You are viewing a plain text version of this content. The canonical link for it is here.
Posted to commits@flink.apache.org by ch...@apache.org on 2022/06/15 12:07:51 UTC

[flink] 04/04: [FLINK-28052][tests] Remove RunFailedJobListener

This is an automated email from the ASF dual-hosted git repository.

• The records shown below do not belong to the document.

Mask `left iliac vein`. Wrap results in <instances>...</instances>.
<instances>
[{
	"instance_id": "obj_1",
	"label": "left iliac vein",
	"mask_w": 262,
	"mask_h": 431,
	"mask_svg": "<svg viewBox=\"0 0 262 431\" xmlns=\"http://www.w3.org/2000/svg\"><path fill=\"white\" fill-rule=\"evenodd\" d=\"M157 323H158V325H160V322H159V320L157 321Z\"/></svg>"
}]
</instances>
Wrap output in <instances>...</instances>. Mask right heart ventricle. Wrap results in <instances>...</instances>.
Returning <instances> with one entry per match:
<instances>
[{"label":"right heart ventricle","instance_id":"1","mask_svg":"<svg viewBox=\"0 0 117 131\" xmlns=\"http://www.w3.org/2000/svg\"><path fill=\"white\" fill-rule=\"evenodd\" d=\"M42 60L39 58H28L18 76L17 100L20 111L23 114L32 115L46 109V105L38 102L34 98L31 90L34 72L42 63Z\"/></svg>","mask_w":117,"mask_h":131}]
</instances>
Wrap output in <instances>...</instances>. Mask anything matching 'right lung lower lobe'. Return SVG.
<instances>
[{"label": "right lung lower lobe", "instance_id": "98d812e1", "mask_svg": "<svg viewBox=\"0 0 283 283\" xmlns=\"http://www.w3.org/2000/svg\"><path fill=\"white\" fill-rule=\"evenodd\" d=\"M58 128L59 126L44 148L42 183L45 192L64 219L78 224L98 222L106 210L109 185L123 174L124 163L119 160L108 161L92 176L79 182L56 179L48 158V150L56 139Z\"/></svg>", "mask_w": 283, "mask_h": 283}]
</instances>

chesnay pushed a commit to branch master
in repository https://gitbox.apache.org/repos/asf/flink.git

commit bcf56de51eeae89bcaadb37fa09c053aa3444f1f
Author: Chesnay Schepler <ch...@apache.org>
AuthorDate: Tue Jun 14 13:58:10 2022 +0200

    [FLINK-28052][tests] Remove RunFailedJobListener
    
    The RunFailedJobListener had rather obscure semantics.
    It considered a job to be terminal after it was restarted. This is awfully specific to a particular test case.
    A cleaner approach is to just cancel the job and wait for it to terminate.
    
    Additionally it considered a job as running purely based on the job status, whereas, in particular when checkpointing is involved, waiting for the tasks to be submitted is a better measure.
    In fact, testExceptionHistoryWithTaskFailureFromStopWithSavepoint was a broken since a savepoint was never triggered, as not all tasks were running.
---
 .../scheduler/adaptive/AdaptiveSchedulerTest.java  | 44 ++++------------------
 1 file changed, 7 insertions(+), 37 deletions(-)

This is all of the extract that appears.